[Opening Information provided section]

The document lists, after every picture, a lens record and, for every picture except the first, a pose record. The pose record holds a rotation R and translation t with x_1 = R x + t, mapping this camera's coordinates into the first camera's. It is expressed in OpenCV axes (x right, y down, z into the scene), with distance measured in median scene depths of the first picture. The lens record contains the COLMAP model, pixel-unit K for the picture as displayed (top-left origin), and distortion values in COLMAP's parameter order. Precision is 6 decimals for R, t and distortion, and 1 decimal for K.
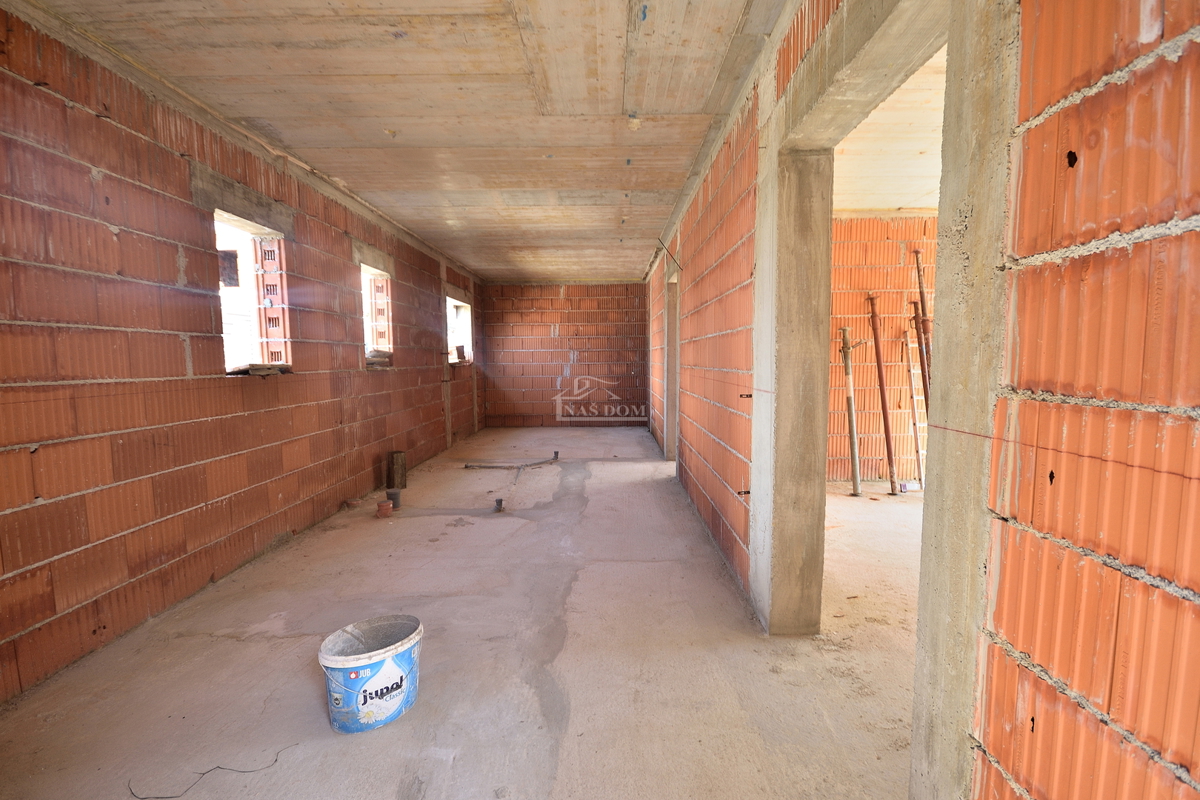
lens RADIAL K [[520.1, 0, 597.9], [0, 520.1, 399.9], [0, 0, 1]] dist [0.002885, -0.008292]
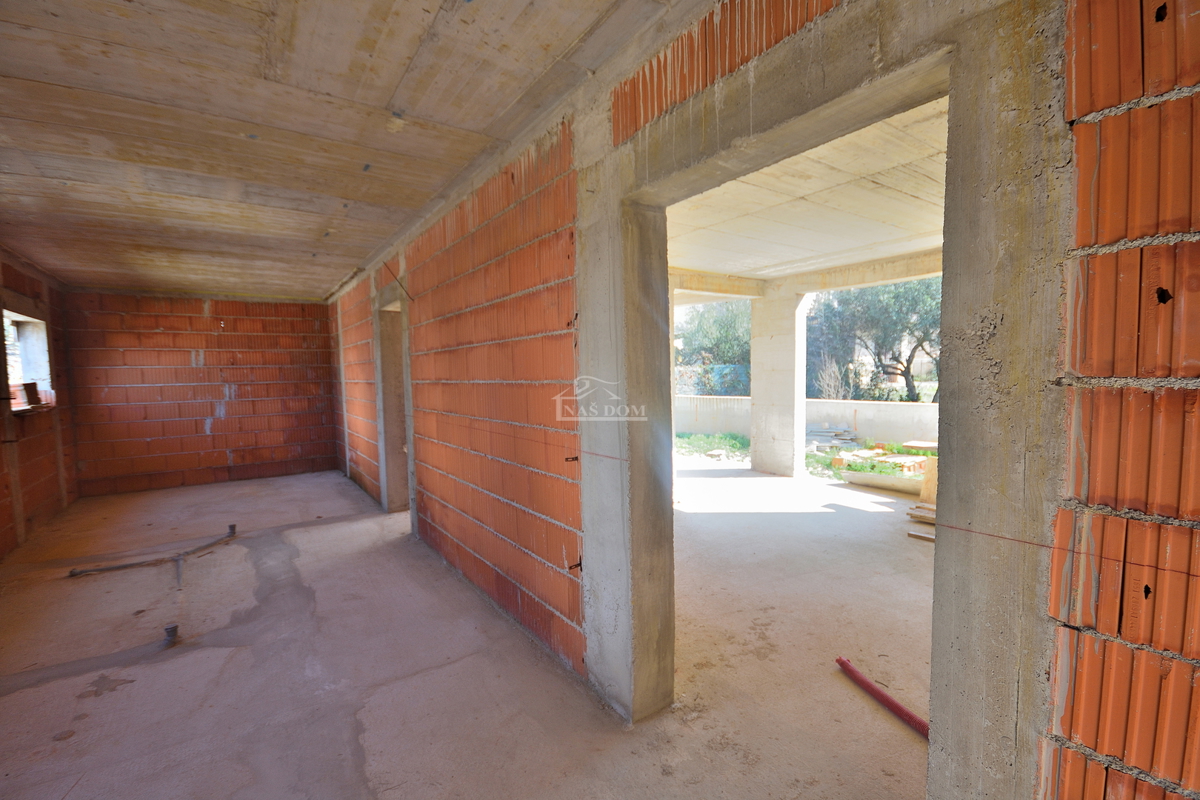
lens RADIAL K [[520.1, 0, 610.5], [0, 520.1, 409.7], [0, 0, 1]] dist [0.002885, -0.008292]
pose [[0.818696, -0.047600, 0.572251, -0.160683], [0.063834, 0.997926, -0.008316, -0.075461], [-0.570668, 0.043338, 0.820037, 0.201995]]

[Closing Information provided section]

Transcribe the listing in full. Leave the pictures out.

▶ _Task answer_
The document lists, after every picture, a lens record and, for every picture except the first, a pose record. The pose record holds a rotation R and translation t with x_1 = R x + t, mapping this camera's coordinates into the first camera's. It is expressed in OpenCV axes (x right, y down, z into the scene), with distance measured in median scene depths of the first picture. The lens record contains the COLMAP model, pixel-unit K for the picture as displayed (top-left origin), and distortion values in COLMAP's parameter order. Precision is 6 decimals for R, t and distortion, and 1 decimal for K.
lens RADIAL K [[520.1, 0, 597.9], [0, 520.1, 399.9], [0, 0, 1]] dist [0.002885, -0.008292]
lens RADIAL K [[520.1, 0, 610.5], [0, 520.1, 409.7], [0, 0, 1]] dist [0.002885, -0.008292]
pose [[0.818696, -0.047600, 0.572251, -0.160683], [0.063834, 0.997926, -0.008316, -0.075461], [-0.570668, 0.043338, 0.820037, 0.201995]]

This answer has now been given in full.